Ron Milus

Personal information
- Born: November 25, 1963 (age 62) Tacoma, Washington, U.S.

Career information
- High school: Washington
- College: Washington
- Positions: Cornerback, return specialist

Career history
- Washington (1993–1999) Defensive backs coach; Denver Broncos (2000–2002) Defensive backs coach; Arizona Cardinals (2003) Defensive backs coach; New York Giants (2004–2005) Secondary coach; St. Louis Rams (2006–2008) Secondary coach; Carolina Panthers (2009–2010) Defensive backs coach; Denver Broncos (2011–2012) Defensive backs coach; San Diego / Los Angeles Chargers (2013–2020) Defensive backs coach; Las Vegas Raiders (2021) Defensive backs coach; Indianapolis Colts (2022–2024) Defensive backs coach; Jacksonville Jaguars (2025) Defensive backs coach;

Awards and highlights
- National championship (1991);

= Ron Milus =

American football coach (born 1963)

Ron Milus (born November 25, 1963) is an American football coach.
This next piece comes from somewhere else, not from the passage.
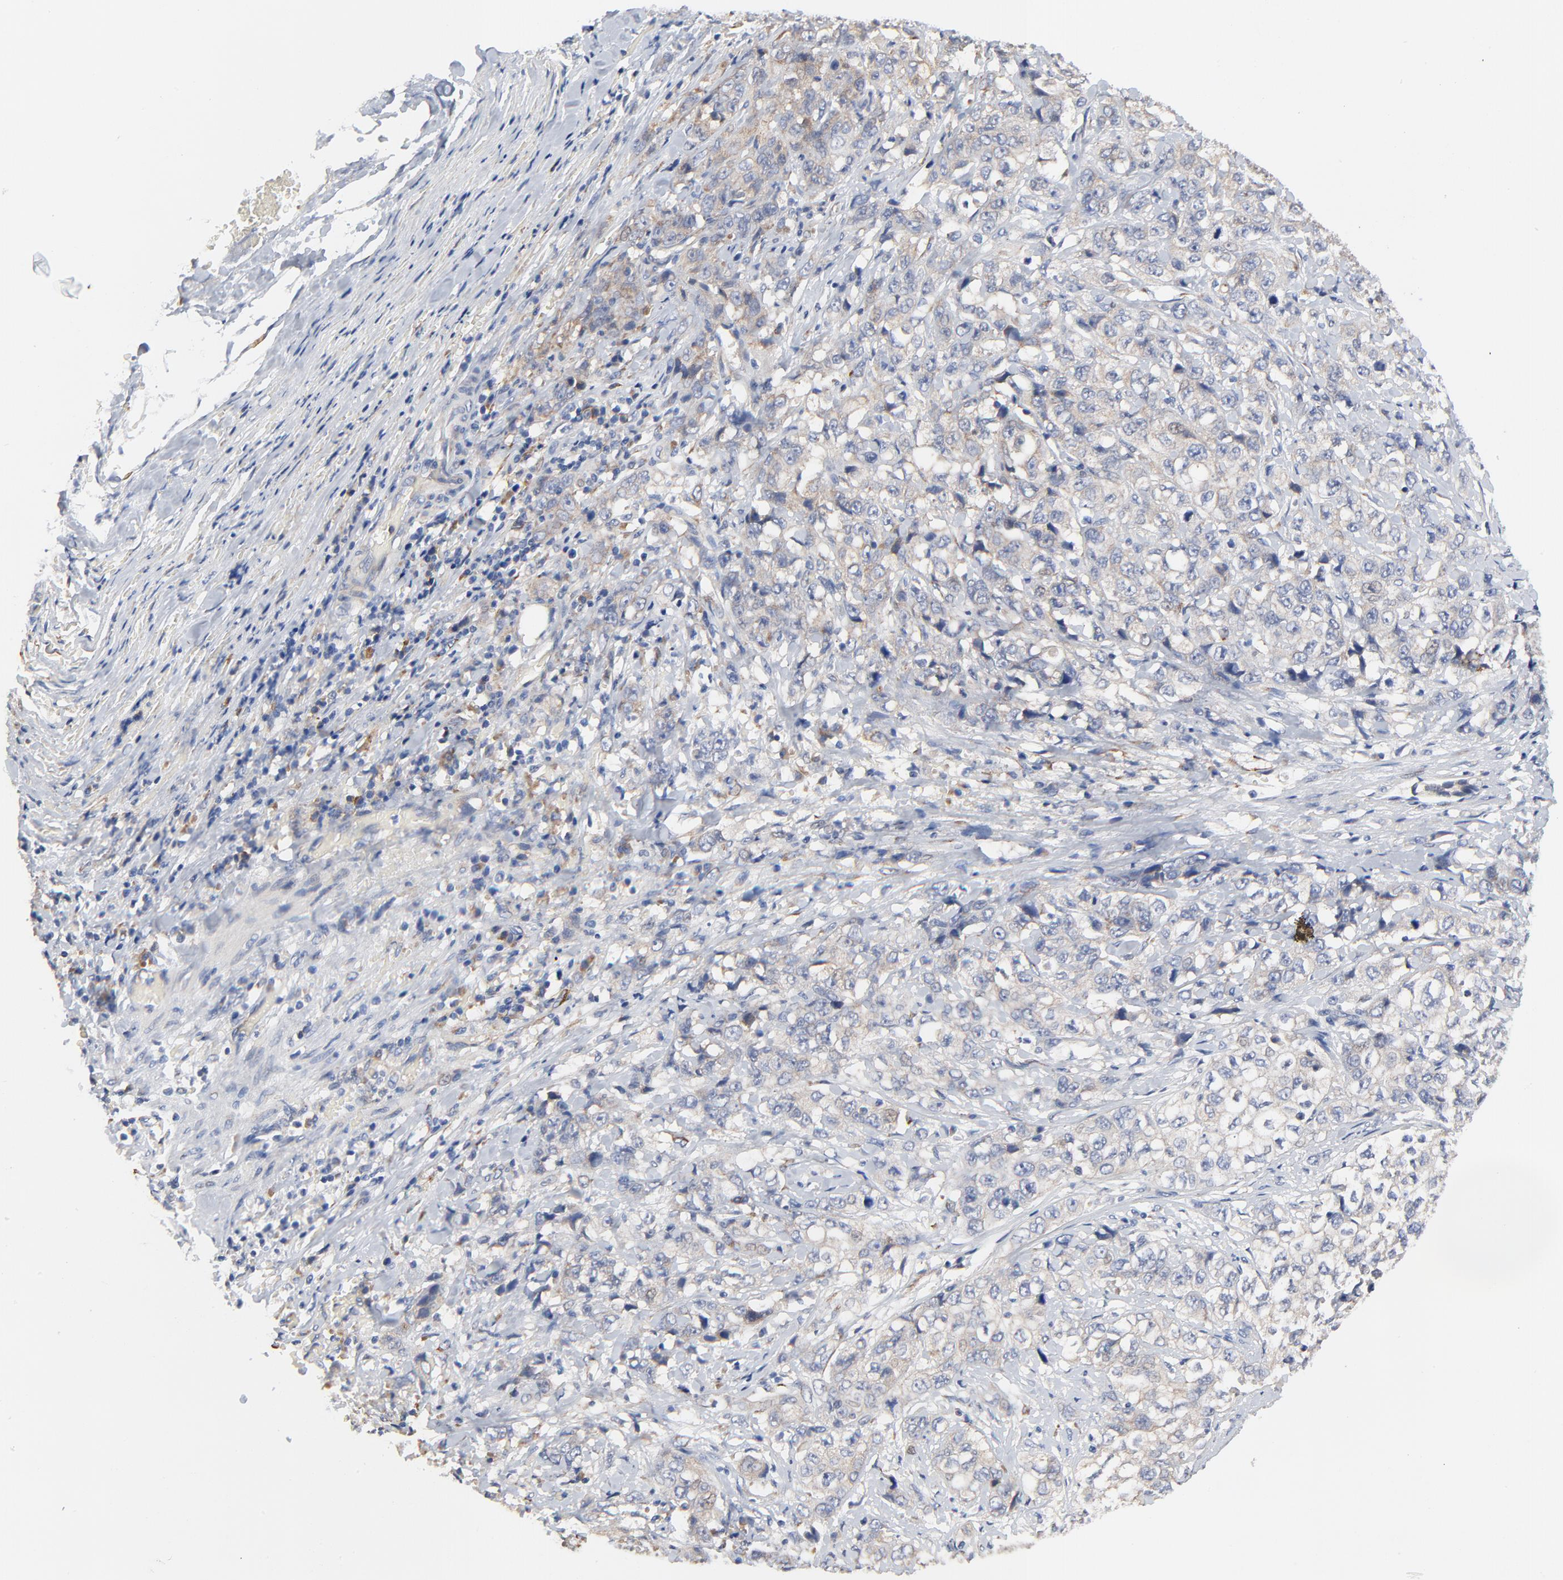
{"staining": {"intensity": "weak", "quantity": "25%-75%", "location": "cytoplasmic/membranous"}, "tissue": "stomach cancer", "cell_type": "Tumor cells", "image_type": "cancer", "snomed": [{"axis": "morphology", "description": "Adenocarcinoma, NOS"}, {"axis": "topography", "description": "Stomach"}], "caption": "Protein staining of stomach cancer tissue reveals weak cytoplasmic/membranous staining in about 25%-75% of tumor cells.", "gene": "VAV2", "patient": {"sex": "male", "age": 48}}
Milus has been a football coach in the National Football League (NFL) and was the defensive backs coach for the Los Angeles Chargers from 2013 to 2020.

==Playing career==
Played four seasons for the Huskies as a cornerback and return specialist in from 1982 to 1985. He also coached at his alma mater winning a national championship.

==Coaching career==
Milus spent the 2025 season as the defensive backs coach for the Jacksonville Jaguars. On January 20, 2026, Milus was fired by Jacksonville.